§ **Aim 1**: Write out the records again, everything from the line containing "country: Colombia" down to the line containing "collector number: 306", substituting "catalog number" for "catalogue / barcode" and leaving all else unchanged.

§ **Document segment**:
★ ★ ★
# My .17HMR Doesn't agree with the Squirrels I shoot



## Steele8492 (Nov 11, 2008)

My Problem is I am getting too much punch. When I shoot a Squirrel in the head the .17 caliber, 17 grain bullet takes most of the head off. This is the smallest bullet out there, besides of course a pellet gun. Maybe its the fact that it travels at 2550 FPS. I have tried FMJs and they do the same as HPs and Ballistic tips. Is there a .17HMR bullet out there that, when used properly, can harvest a mount-worthy squirrel? Or any other tips.


----------



## duckmander (Aug 25, 2008)

I love my 17 Mach II for tree rats. traveling about 2100 same as your HMR just in a long rifle version. a lot less damage. also if you want a mountable tree rat shoot the body not the head.


----------



## Cleankill47 (Jan 19, 2006)

If you really want to mount one, you'll have to use something with less power. The .17HMR is built for power at distance, not saving hide. Your best bet would be to get a .22. I used a Super Colibri round to take my Henry .22's first squirrel, and it left barely a hole in the one side of the chest, and no exit wound. That would have been a good one to mount.
★ ★ ★
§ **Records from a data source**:
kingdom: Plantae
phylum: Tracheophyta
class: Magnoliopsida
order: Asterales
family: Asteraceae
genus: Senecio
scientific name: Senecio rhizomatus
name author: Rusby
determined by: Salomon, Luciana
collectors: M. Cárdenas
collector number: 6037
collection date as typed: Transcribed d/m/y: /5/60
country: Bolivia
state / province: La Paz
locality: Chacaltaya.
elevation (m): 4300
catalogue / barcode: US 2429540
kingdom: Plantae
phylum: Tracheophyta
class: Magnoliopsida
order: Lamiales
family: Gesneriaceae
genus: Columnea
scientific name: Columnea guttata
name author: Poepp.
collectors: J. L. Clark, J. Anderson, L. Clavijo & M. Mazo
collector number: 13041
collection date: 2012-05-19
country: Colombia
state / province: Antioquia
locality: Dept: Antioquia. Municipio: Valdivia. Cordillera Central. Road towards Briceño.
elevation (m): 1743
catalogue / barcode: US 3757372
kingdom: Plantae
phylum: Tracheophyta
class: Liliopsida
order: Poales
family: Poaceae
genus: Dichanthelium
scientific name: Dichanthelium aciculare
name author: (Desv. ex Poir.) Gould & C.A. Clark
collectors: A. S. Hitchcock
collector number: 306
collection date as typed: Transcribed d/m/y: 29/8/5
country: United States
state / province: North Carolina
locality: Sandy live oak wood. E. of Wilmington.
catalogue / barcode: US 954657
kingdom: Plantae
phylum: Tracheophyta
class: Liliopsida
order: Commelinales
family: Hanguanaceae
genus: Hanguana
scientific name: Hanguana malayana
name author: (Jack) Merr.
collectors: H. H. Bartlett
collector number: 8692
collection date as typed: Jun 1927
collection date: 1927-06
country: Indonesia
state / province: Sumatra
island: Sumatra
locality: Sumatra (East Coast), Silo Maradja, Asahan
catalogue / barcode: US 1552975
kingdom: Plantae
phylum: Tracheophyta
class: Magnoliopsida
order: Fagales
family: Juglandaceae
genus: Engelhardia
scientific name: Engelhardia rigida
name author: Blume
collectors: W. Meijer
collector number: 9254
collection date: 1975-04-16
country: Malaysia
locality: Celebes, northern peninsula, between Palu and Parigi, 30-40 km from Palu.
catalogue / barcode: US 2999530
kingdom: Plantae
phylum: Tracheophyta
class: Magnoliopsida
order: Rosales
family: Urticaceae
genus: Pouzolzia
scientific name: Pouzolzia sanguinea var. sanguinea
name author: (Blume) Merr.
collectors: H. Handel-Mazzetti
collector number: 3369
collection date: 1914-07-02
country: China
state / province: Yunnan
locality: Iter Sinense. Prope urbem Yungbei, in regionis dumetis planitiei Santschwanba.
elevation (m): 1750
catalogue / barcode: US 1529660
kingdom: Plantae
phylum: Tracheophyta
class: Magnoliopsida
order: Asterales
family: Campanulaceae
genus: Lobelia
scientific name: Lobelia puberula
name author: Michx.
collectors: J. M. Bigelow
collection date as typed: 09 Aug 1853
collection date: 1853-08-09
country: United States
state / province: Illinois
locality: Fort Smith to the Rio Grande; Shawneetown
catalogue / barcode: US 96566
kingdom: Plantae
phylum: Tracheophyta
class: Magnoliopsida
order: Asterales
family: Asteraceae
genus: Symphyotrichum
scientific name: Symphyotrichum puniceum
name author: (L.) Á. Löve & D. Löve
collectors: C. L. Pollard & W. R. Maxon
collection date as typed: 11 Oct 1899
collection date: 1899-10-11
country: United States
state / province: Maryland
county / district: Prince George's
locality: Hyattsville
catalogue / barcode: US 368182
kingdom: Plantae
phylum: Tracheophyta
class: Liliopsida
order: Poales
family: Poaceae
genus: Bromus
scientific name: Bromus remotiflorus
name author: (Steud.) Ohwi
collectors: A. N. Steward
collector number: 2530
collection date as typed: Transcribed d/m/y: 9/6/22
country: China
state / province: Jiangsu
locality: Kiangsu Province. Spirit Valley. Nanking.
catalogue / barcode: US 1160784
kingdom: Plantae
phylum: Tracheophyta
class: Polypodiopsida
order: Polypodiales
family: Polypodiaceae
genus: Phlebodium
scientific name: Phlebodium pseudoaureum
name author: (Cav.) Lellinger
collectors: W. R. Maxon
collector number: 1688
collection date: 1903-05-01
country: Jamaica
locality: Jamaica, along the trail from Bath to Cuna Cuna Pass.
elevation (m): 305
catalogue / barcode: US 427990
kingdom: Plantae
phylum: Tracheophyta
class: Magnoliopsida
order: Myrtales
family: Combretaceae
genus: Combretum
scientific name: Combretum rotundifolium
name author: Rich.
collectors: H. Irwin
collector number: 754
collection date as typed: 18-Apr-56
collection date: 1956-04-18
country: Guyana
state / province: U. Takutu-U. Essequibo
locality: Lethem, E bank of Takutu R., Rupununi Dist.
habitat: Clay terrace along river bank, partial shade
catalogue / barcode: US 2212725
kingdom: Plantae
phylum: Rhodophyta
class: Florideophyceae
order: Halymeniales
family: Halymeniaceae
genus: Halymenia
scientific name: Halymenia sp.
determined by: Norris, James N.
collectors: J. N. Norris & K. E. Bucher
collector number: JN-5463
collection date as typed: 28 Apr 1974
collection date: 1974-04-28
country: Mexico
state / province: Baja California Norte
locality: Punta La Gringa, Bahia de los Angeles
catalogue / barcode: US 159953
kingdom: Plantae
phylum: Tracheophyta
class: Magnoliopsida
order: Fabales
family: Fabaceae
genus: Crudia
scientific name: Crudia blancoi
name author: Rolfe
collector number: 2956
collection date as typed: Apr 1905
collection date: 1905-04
★ ★ ★
§ **Aim 2**: In the thread about squirrel hunting with a .17HMR, which round did Cleankill47 use to take the first squirrel with a Henry .22?

§ **Full answer 1**:
country: Colombia
state / province: Antioquia
locality: Dept: Antioquia. Municipio: Valdivia. Cordillera Central. Road towards Briceño.
elevation (m): 1743
catalog number: US 3757372
kingdom: Plantae
phylum: Tracheophyta
class: Liliopsida
order: Poales
family: Poaceae
genus: Dichanthelium
scientific name: Dichanthelium aciculare
name author: (Desv. ex Poir.) Gould & C.A. Clark
collectors: A. S. Hitchcock
collector number: 306

§ **Full answer 2**: A Super Colibri round.